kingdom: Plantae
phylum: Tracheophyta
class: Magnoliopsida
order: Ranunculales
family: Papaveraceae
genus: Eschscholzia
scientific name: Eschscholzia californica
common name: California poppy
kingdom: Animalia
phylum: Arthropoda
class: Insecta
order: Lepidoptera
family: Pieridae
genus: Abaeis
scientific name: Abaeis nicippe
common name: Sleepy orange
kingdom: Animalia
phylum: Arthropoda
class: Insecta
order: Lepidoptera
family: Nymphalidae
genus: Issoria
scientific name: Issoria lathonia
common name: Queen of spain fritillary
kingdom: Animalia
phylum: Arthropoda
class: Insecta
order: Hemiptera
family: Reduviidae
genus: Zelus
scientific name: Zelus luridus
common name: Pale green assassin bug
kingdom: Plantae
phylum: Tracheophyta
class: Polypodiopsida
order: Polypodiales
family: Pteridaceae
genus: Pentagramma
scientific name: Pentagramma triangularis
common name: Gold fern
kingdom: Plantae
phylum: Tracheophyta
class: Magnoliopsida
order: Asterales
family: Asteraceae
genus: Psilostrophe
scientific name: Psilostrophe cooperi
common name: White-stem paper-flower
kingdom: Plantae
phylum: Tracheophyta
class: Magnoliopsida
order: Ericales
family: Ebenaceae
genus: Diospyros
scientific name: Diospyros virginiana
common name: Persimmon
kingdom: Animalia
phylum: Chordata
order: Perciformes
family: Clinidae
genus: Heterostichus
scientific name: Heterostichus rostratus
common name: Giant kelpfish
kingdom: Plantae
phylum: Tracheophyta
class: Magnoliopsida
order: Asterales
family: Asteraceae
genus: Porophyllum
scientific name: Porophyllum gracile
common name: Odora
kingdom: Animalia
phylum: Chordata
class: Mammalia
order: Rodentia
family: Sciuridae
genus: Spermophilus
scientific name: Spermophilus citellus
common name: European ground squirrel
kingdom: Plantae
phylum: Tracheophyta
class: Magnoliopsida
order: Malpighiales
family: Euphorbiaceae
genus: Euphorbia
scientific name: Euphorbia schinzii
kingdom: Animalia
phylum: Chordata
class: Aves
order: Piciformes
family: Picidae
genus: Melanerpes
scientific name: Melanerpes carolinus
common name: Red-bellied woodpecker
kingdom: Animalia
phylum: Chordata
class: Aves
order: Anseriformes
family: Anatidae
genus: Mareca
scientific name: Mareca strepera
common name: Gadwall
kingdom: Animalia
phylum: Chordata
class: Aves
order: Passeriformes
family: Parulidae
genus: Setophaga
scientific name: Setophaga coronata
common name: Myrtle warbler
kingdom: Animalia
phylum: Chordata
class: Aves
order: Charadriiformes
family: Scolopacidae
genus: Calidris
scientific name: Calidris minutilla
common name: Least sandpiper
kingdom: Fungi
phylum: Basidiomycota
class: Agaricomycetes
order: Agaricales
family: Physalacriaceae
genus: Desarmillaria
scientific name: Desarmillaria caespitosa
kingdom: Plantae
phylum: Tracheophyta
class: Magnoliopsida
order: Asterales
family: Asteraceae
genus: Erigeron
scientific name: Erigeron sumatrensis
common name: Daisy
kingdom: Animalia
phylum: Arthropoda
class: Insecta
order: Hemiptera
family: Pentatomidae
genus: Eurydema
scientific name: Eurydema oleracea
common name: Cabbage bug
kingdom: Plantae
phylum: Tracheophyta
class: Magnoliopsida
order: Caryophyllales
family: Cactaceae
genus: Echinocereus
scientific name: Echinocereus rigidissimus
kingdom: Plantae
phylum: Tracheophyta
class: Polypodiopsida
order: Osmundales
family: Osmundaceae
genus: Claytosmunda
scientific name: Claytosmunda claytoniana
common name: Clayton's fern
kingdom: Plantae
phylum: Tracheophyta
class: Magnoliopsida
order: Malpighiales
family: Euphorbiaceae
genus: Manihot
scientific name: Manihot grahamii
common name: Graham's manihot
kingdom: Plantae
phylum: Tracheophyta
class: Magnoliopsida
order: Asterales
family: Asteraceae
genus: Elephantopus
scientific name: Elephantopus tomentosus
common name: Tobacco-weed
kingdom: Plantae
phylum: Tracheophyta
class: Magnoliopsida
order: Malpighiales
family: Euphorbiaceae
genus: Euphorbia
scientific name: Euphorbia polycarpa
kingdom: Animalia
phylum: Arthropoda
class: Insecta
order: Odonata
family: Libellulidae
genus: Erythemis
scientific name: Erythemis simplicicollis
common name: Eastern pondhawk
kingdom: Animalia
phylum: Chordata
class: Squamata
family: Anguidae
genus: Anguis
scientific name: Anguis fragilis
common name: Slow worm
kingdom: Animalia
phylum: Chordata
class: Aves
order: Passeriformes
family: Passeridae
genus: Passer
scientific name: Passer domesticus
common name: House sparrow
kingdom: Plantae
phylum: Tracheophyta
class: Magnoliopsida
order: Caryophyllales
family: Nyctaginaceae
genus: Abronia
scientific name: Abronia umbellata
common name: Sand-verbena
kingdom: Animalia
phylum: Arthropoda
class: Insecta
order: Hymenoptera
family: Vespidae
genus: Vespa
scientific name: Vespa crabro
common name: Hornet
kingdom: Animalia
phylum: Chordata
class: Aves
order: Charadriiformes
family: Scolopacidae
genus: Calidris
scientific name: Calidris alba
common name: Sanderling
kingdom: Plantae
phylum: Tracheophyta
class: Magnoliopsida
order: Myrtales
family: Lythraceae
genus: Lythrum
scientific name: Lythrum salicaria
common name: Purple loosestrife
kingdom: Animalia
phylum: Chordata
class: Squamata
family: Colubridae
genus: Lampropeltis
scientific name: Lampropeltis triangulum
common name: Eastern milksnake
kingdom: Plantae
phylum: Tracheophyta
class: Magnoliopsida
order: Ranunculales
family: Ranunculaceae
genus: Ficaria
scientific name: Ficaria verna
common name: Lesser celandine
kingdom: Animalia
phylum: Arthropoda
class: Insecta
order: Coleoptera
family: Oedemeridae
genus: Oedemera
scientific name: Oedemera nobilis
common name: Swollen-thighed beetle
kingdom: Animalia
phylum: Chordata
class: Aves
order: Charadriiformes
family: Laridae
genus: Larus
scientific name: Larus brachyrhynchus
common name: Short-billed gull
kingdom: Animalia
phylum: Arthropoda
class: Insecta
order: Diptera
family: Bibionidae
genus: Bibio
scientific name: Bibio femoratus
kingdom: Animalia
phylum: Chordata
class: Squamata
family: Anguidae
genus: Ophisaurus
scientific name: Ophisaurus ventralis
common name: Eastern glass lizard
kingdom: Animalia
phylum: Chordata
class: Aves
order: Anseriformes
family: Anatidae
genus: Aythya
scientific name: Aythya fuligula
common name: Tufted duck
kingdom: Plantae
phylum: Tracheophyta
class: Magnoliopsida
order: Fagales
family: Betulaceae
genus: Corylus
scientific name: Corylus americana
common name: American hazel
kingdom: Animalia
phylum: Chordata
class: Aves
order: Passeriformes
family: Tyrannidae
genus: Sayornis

→ YOUR GOAL
Change every occurrence of "scientific name" in the rows above to "binomial name", and leave everything else unchanged.

→ EXERCISE RESPONSE
kingdom: Plantae
phylum: Tracheophyta
class: Magnoliopsida
order: Ranunculales
family: Papaveraceae
genus: Eschscholzia
binomial name: Eschscholzia californica
common name: California poppy
kingdom: Animalia
phylum: Arthropoda
class: Insecta
order: Lepidoptera
family: Pieridae
genus: Abaeis
binomial name: Abaeis nicippe
common name: Sleepy orange
kingdom: Animalia
phylum: Arthropoda
class: Insecta
order: Lepidoptera
family: Nymphalidae
genus: Issoria
binomial name: Issoria lathonia
common name: Queen of spain fritillary
kingdom: Animalia
phylum: Arthropoda
class: Insecta
order: Hemiptera
family: Reduviidae
genus: Zelus
binomial name: Zelus luridus
common name: Pale green assassin bug
kingdom: Plantae
phylum: Tracheophyta
class: Polypodiopsida
order: Polypodiales
family: Pteridaceae
genus: Pentagramma
binomial name: Pentagramma triangularis
common name: Gold fern
kingdom: Plantae
phylum: Tracheophyta
class: Magnoliopsida
order: Asterales
family: Asteraceae
genus: Psilostrophe
binomial name: Psilostrophe cooperi
common name: White-stem paper-flower
kingdom: Plantae
phylum: Tracheophyta
class: Magnoliopsida
order: Ericales
family: Ebenaceae
genus: Diospyros
binomial name: Diospyros virginiana
common name: Persimmon
kingdom: Animalia
phylum: Chordata
order: Perciformes
family: Clinidae
genus: Heterostichus
binomial name: Heterostichus rostratus
common name: Giant kelpfish
kingdom: Plantae
phylum: Tracheophyta
class: Magnoliopsida
order: Asterales
family: Asteraceae
genus: Porophyllum
binomial name: Porophyllum gracile
common name: Odora
kingdom: Animalia
phylum: Chordata
class: Mammalia
order: Rodentia
family: Sciuridae
genus: Spermophilus
binomial name: Spermophilus citellus
common name: European ground squirrel
kingdom: Plantae
phylum: Tracheophyta
class: Magnoliopsida
order: Malpighiales
family: Euphorbiaceae
genus: Euphorbia
binomial name: Euphorbia schinzii
kingdom: Animalia
phylum: Chordata
class: Aves
order: Piciformes
family: Picidae
genus: Melanerpes
binomial name: Melanerpes carolinus
common name: Red-bellied woodpecker
kingdom: Animalia
phylum: Chordata
class: Aves
order: Anseriformes
family: Anatidae
genus: Mareca
binomial name: Mareca strepera
common name: Gadwall
kingdom: Animalia
phylum: Chordata
class: Aves
order: Passeriformes
family: Parulidae
genus: Setophaga
binomial name: Setophaga coronata
common name: Myrtle warbler
kingdom: Animalia
phylum: Chordata
class: Aves
order: Charadriiformes
family: Scolopacidae
genus: Calidris
binomial name: Calidris minutilla
common name: Least sandpiper
kingdom: Fungi
phylum: Basidiomycota
class: Agaricomycetes
order: Agaricales
family: Physalacriaceae
genus: Desarmillaria
binomial name: Desarmillaria caespitosa
kingdom: Plantae
phylum: Tracheophyta
class: Magnoliopsida
order: Asterales
family: Asteraceae
genus: Erigeron
binomial name: Erigeron sumatrensis
common name: Daisy
kingdom: Animalia
phylum: Arthropoda
class: Insecta
order: Hemiptera
family: Pentatomidae
genus: Eurydema
binomial name: Eurydema oleracea
common name: Cabbage bug
kingdom: Plantae
phylum: Tracheophyta
class: Magnoliopsida
order: Caryophyllales
family: Cactaceae
genus: Echinocereus
binomial name: Echinocereus rigidissimus
kingdom: Plantae
phylum: Tracheophyta
class: Polypodiopsida
order: Osmundales
family: Osmundaceae
genus: Claytosmunda
binomial name: Claytosmunda claytoniana
common name: Clayton's fern
kingdom: Plantae
phylum: Tracheophyta
class: Magnoliopsida
order: Malpighiales
family: Euphorbiaceae
genus: Manihot
binomial name: Manihot grahamii
common name: Graham's manihot
kingdom: Plantae
phylum: Tracheophyta
class: Magnoliopsida
order: Asterales
family: Asteraceae
genus: Elephantopus
binomial name: Elephantopus tomentosus
common name: Tobacco-weed
kingdom: Plantae
phylum: Tracheophyta
class: Magnoliopsida
order: Malpighiales
family: Euphorbiaceae
genus: Euphorbia
binomial name: Euphorbia polycarpa
kingdom: Animalia
phylum: Arthropoda
class: Insecta
order: Odonata
family: Libellulidae
genus: Erythemis
binomial name: Erythemis simplicicollis
common name: Eastern pondhawk
kingdom: Animalia
phylum: Chordata
class: Squamata
family: Anguidae
genus: Anguis
binomial name: Anguis fragilis
common name: Slow worm
kingdom: Animalia
phylum: Chordata
class: Aves
order: Passeriformes
family: Passeridae
genus: Passer
binomial name: Passer domesticus
common name: House sparrow
kingdom: Plantae
phylum: Tracheophyta
class: Magnoliopsida
order: Caryophyllales
family: Nyctaginaceae
genus: Abronia
binomial name: Abronia umbellata
common name: Sand-verbena
kingdom: Animalia
phylum: Arthropoda
class: Insecta
order: Hymenoptera
family: Vespidae
genus: Vespa
binomial name: Vespa crabro
common name: Hornet
kingdom: Animalia
phylum: Chordata
class: Aves
order: Charadriiformes
family: Scolopacidae
genus: Calidris
binomial name: Calidris alba
common name: Sanderling
kingdom: Plantae
phylum: Tracheophyta
class: Magnoliopsida
order: Myrtales
family: Lythraceae
genus: Lythrum
binomial name: Lythrum salicaria
common name: Purple loosestrife
kingdom: Animalia
phylum: Chordata
class: Squamata
family: Colubridae
genus: Lampropeltis
binomial name: Lampropeltis triangulum
common name: Eastern milksnake
kingdom: Plantae
phylum: Tracheophyta
class: Magnoliopsida
order: Ranunculales
family: Ranunculaceae
genus: Ficaria
binomial name: Ficaria verna
common name: Lesser celandine
kingdom: Animalia
phylum: Arthropoda
class: Insecta
order: Coleoptera
family: Oedemeridae
genus: Oedemera
binomial name: Oedemera nobilis
common name: Swollen-thighed beetle
kingdom: Animalia
phylum: Chordata
class: Aves
order: Charadriiformes
family: Laridae
genus: Larus
binomial name: Larus brachyrhynchus
common name: Short-billed gull
kingdom: Animalia
phylum: Arthropoda
class: Insecta
order: Diptera
family: Bibionidae
genus: Bibio
binomial name: Bibio femoratus
kingdom: Animalia
phylum: Chordata
class: Squamata
family: Anguidae
genus: Ophisaurus
binomial name: Ophisaurus ventralis
common name: Eastern glass lizard
kingdom: Animalia
phylum: Chordata
class: Aves
order: Anseriformes
family: Anatidae
genus: Aythya
binomial name: Aythya fuligula
common name: Tufted duck
kingdom: Plantae
phylum: Tracheophyta
class: Magnoliopsida
order: Fagales
family: Betulaceae
genus: Corylus
binomial name: Corylus americana
common name: American hazel
kingdom: Animalia
phylum: Chordata
class: Aves
order: Passeriformes
family: Tyrannidae
genus: Sayornis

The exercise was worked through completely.